Tasks and exercises:
1. Summarize the comment thread on states' rights in two sentences.
2. In the comment thread on states' rights, which amendments does the reply say reserve everything not explicitly delegated to the States or the People?
3. Extend the comment thread on states' rights, picking up right after its final line.

Document extract:
Lieutenant Governor Dan Patrick is a ignorant traitor to the Sovereign State of Texas. Our SCOTUS has no constitutional power in such matters.

Patrick allows another devastating blow to Our Constitution.

It makes no sense that Texas would even care about the SCOTUS opinion on this matter. (Amendment X, Our Constitution)

Texas and all the other States should simply tell the feds how things work.

The States must stand up and act like States. Our States are always superior to the federal government. Our States created Our federal government. The States did not delegate any power to Our federal government concerning women’s safety and health. There is no safety and health clause in Our Constitution!

States must quit pandering to the inferior federal government that they created. Enough is Enough! States must shrink and put Our federal government back in its tiny box as created. (Article. I., Section. 8., of Our Constitution)

Furthermore: “Life, Liberty and the pursuit of Happiness”, INCLUDES BABIES!

LT
LT
8 years ago
Reply to  Thomas Dowling

Amen, sir Thomas Dowling. Amendments IX and X clearly reserve *everything* not explicitly delegated to the Federal Authority to the States, or to the People. (there is, after all, no Federal Authority which is _not_ delegated by and from the hand of the States)
The Federal Government has no power or authority to compel the States or the People directly, whatsoever. It only through our Congress, that the Assembly of States can, *within the ‘box’ of Constitutional constraints*, compel a fellow state to uphold what it has Covenanted with said other states. — The covenant, our Constitution, is clear, concise, and closed. It is not subject to “interpretation”. Period.

The legitimate purposes of the United States Supreme Court, as delegated in our Constitution, are as follows:
The Judicial authority of the Supreme Court shall extend --
1) to all Cases, in Law and Equity, arising under this Constitution, the Laws of the United States, and Treaties made, or which shall be made, under their Authority;
2) to all Cases affecting Ambassadors, other public Ministers, and Consuls;
3) to all Cases of admiralty and maritime Jurisdiction;
4) to Controversies to which the United States shall be a Party;
5) to give Due Process to complaints of one State against another State, Pro-Forma, (as States also have lawful recourse to the Senate to settle differences, both by legislation, and/or proclamation);
6) to make available Due Process to a Person/People of one State, who seek to initiate an action against another State (or a portion of the People thereof), where competent jurisdiction cannot be established in either State’s courts, or
7) between a State, or the Citizens thereof, and foreign States, Citizens or Subjects.

Raw data:
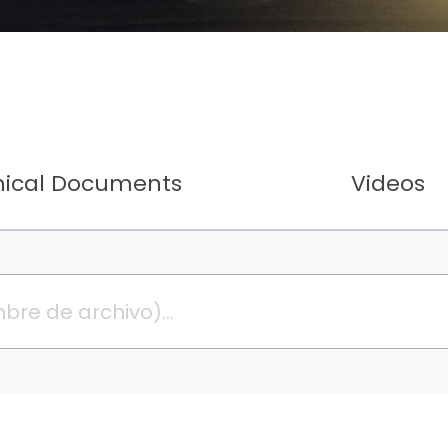
nical Documents
Videos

Results of the tasks:
1. The first comment calls Lieutenant Governor Dan Patrick a traitor to Texas and argues that the States created the federal government, are superior to it, and need not care about the Supreme Court's opinion, since no power over women's safety and health was delegated. A reply agrees, citing Amendments IX and X to say that everything not explicitly delegated is reserved to the States or the People, and then lists what it calls the legitimate purposes of the Supreme Court under the Constitution.

2. Amendments IX and X.

3.
The Federal Government itself, has NO STANDING to initiate a case against any State, nor any Citizen of any State, outside the Authority of the Constitution, nor the Laws of the Unites States as passed by Congress, in accordance with said Constitution.
Period. And if it did, such authority would rest with the Executive, not the Judicial branch, because it is the Presidents duty to ensure that the laws of the United States are faithfully executed.

Neither does the SCOTUS have legitimate authority, when the people of a State seek action against said State of which they are a Citizen (or resident), to any end or purpose whatsoever, because the State itself retains Competent Jurisdiction in such cases.

And further, where the Constitution does not explicitly delegate a power to the Congress or the Executive branch of the Federal Government, neither does the Supreme Court of the Unites States have Jurisdiction over said matter, except within the explicit conditions of direct delegation to the Judiciary, as laid out above.

Nowhere in the above enumerated powers of the Supreme Court, do I see anything even remotely congruent with “deciding the Constitutionality of any Law” made by the Congress of the Unites States, or of any State therein.

Or, in other words, “Where the Constitution doesn’t delegate, the Supreme Court cannot Adjudicate.”

This ‘supremacy clause’ and ‘commerce clause’ BS is exactly that -- and activist judiciary, which was not what our founders intended.